The Anatomy of Silent Data Corruption: GPU Error Pattern Study and Modeling Guidance
For GPU reliability engineers and LLM training operators, this work provides empirical data to improve SDC modeling and resilience evaluation, though it is incremental as it applies known fault injection methods to a new GPU architecture.
The paper characterizes silent data corruption (SDC) in GPUs through large-scale gate-level fault injection, revealing that NaN/INF outcomes are rare (1.01%), single-bit flips are under 40%, and corruption addresses show periodicity, providing guidance for realistic fault modeling.

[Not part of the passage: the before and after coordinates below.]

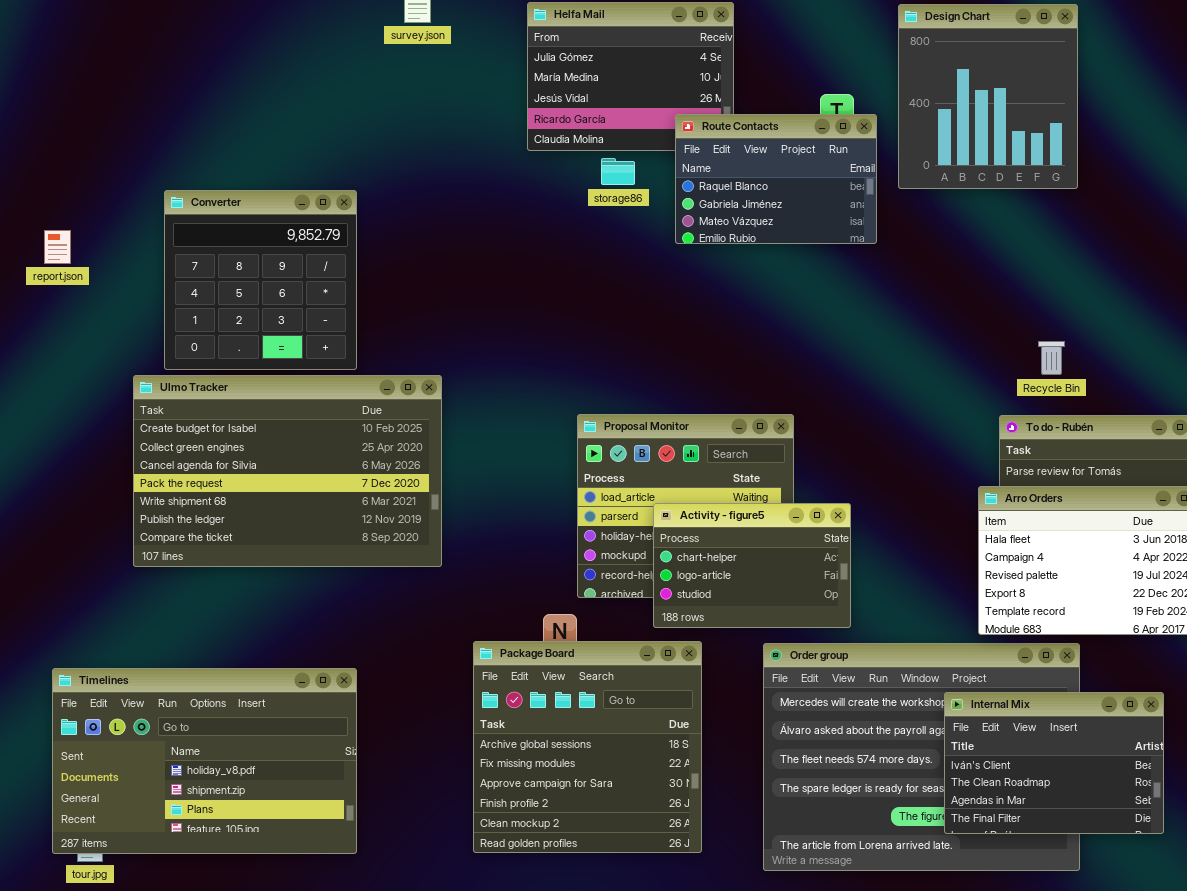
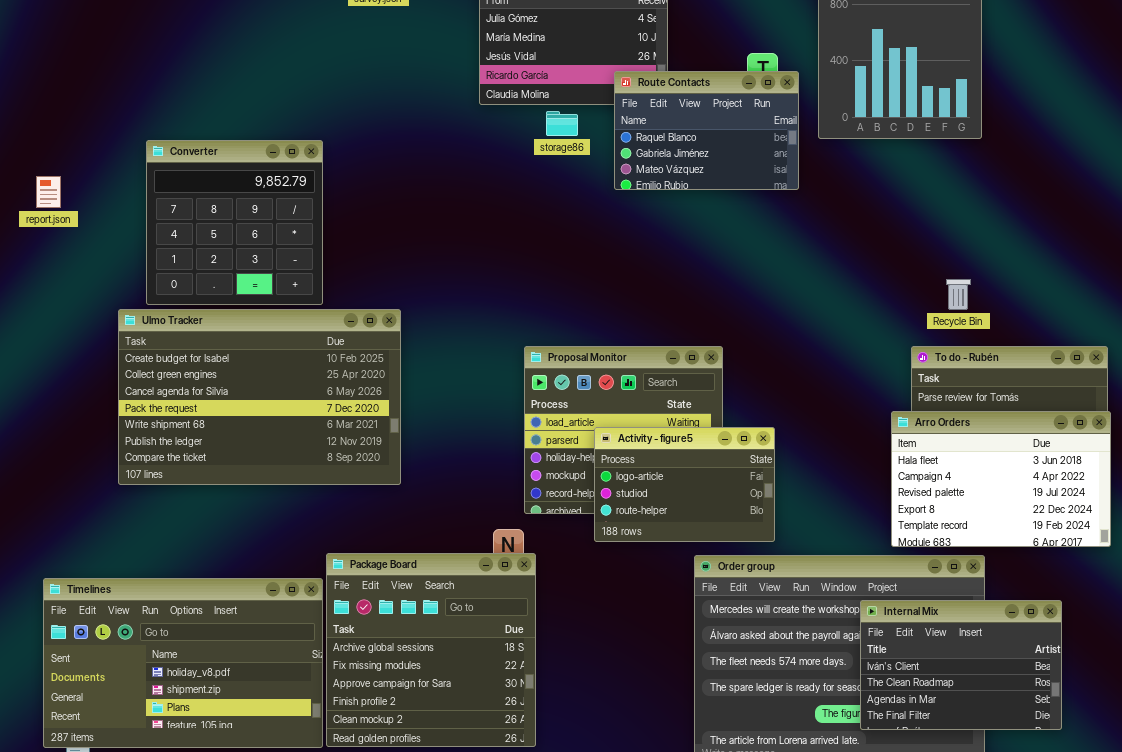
Activity - figure5: [653,503,851,628] -> [594,427,775,542], scrolled down 1 row
Package Board: [473,641,702,853] -> [326,553,536,747], moved

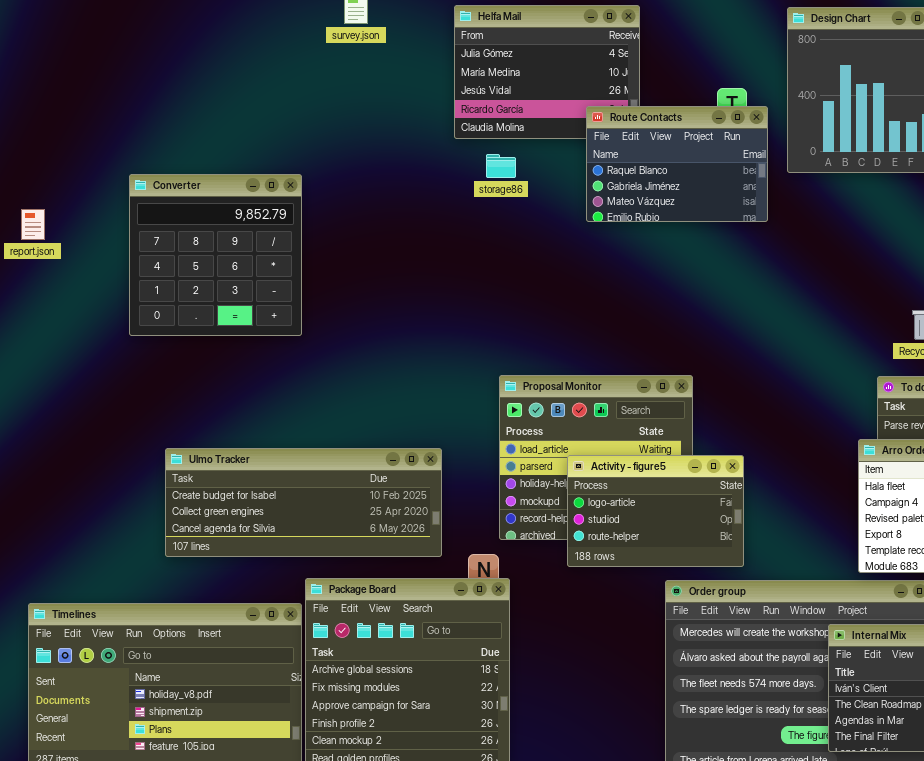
storage86: [546,111,578,136] -> [486,154,516,178], moved
Ulmo Tracker: [118,309,401,485] -> [165,448,442,557], moved, resized

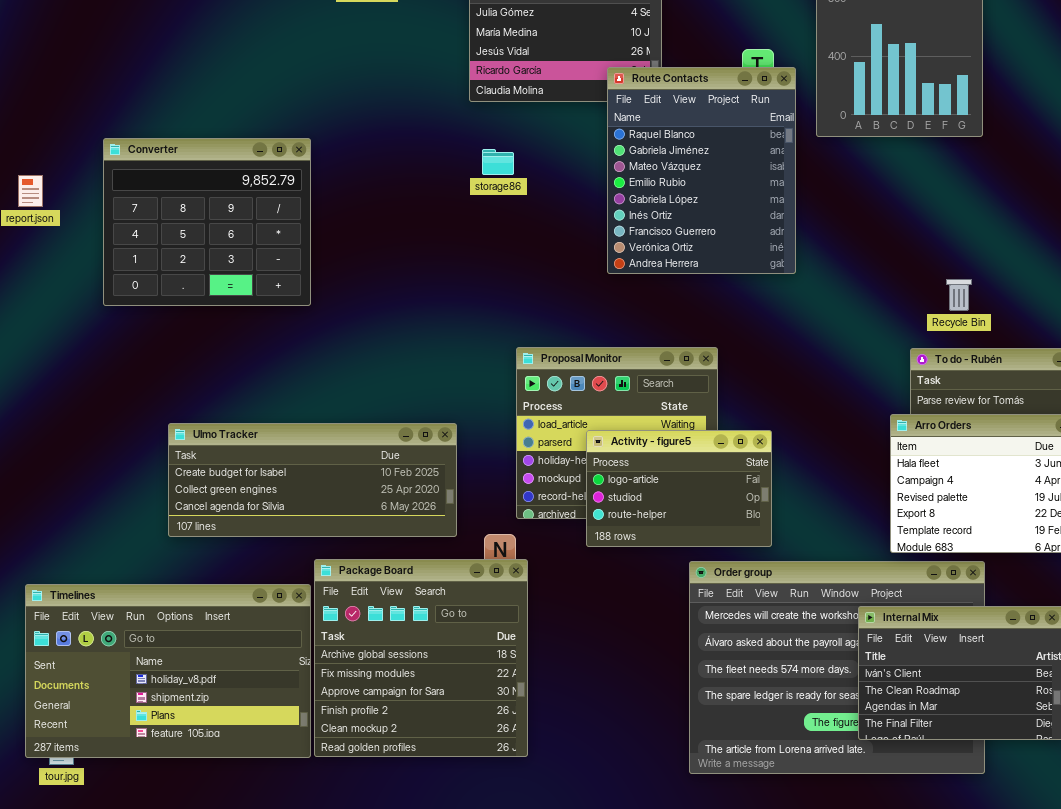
Route Contacts: [586,106,768,222] -> [607,67,796,274], resized
storage86: [486,154,516,178] -> [482,149,514,175], moved
Converter: [129,174,302,336] -> [103,138,311,306], resized

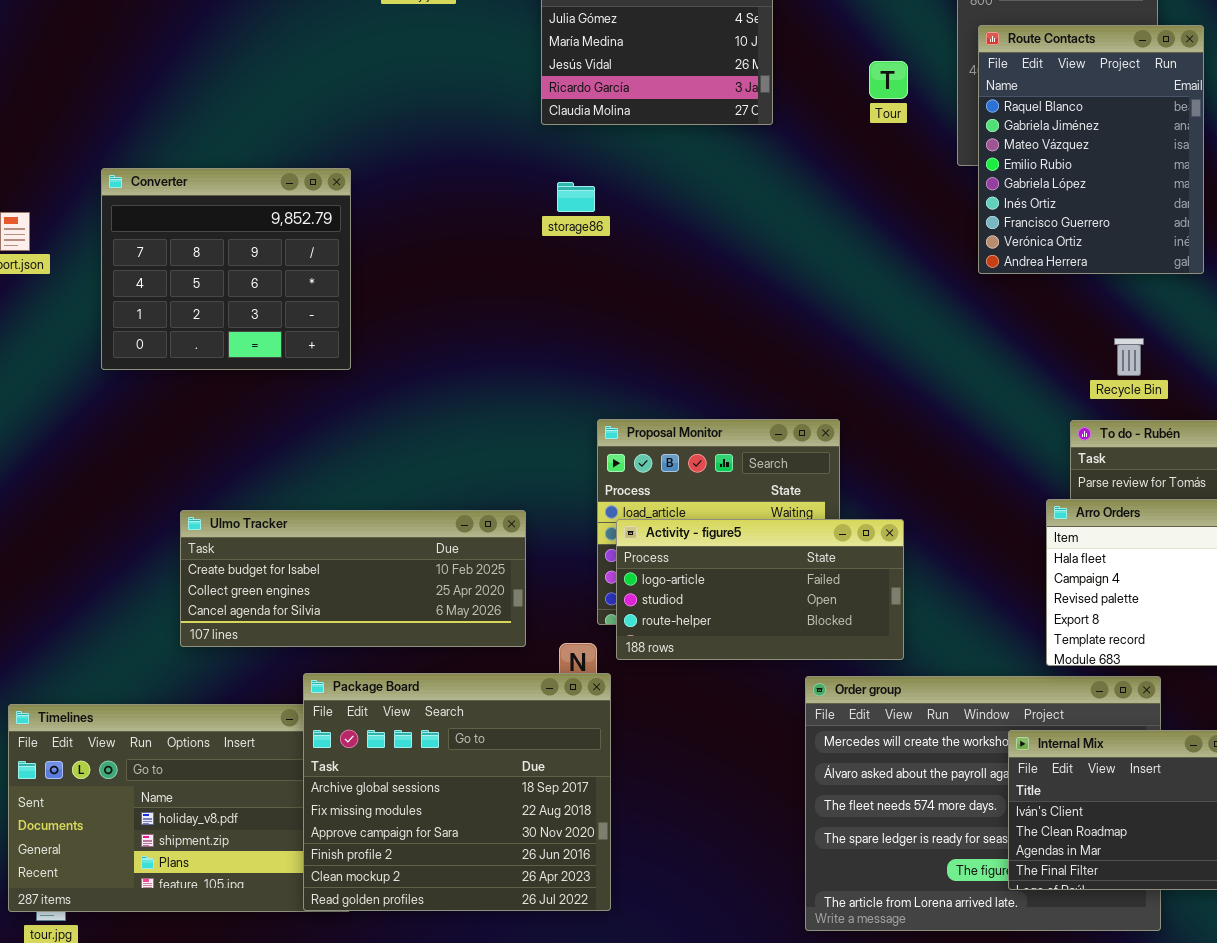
Route Contacts: [607,67,796,274] -> [978,25,1204,274], moved
Activity - figure5: [586,430,772,547] -> [616,519,904,660], resized
Package Board: [314,559,528,757] -> [303,673,611,911], resized

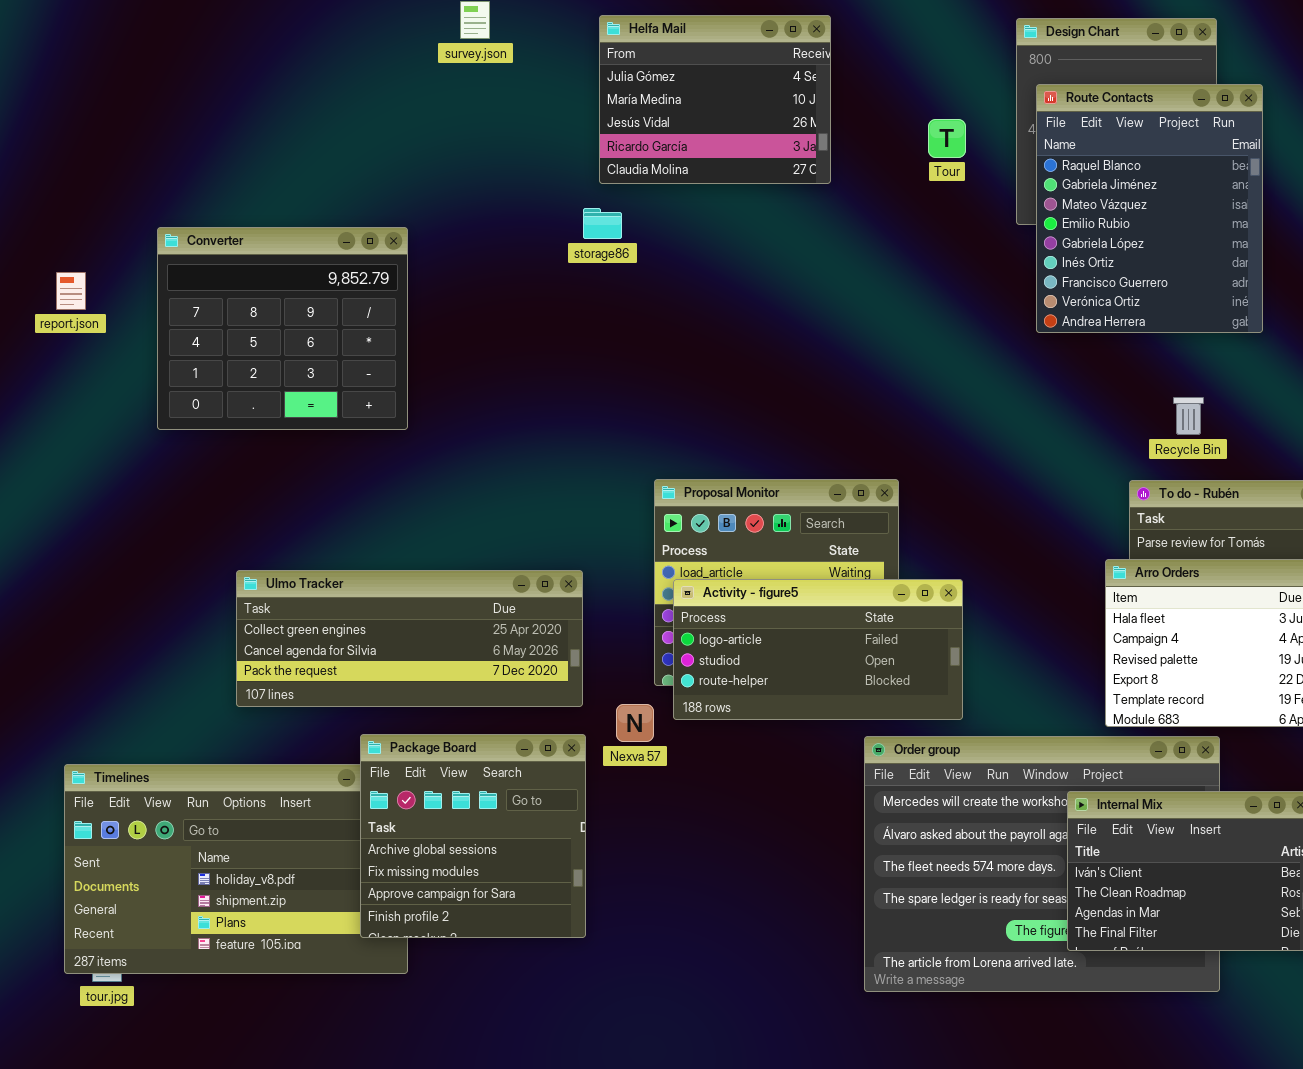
storage86: [557,182,595,212] -> [583,208,622,239], moved
Ulmo Tracker: [180,510,526,647] -> [236,570,583,707], scrolled down 1 row
Package Board: [303,673,611,911] -> [360,734,586,938], resized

Silent data corruption (SDC) threatens the reliability of large-scale GPU clusters used for training large language models, yet its rarity and lack of explicit error signals make accurate high-level modeling challenging. To address this gap, we conducted a large-scale gate-level stuck-at fault injection on a production-class data-center GPU, consuming over three million simulator hours across 63 CUDA micro-benchmarks. We extracted GPU SDC characteristics in terms of corruption types, bit-flip behavior, and warp-aligned spatial correlation. Our results show that NaN/+INF/-INF account for only 1.01% of SDC outcomes, that single-bit flips constitute less than 40% of bit-flip events, and that corruption addresses exhibit periodicity. These statistics motivate distribution-aware high-level fault modeling and realistic software-based fault injection for resilience evaluation of production-class GPU architectures.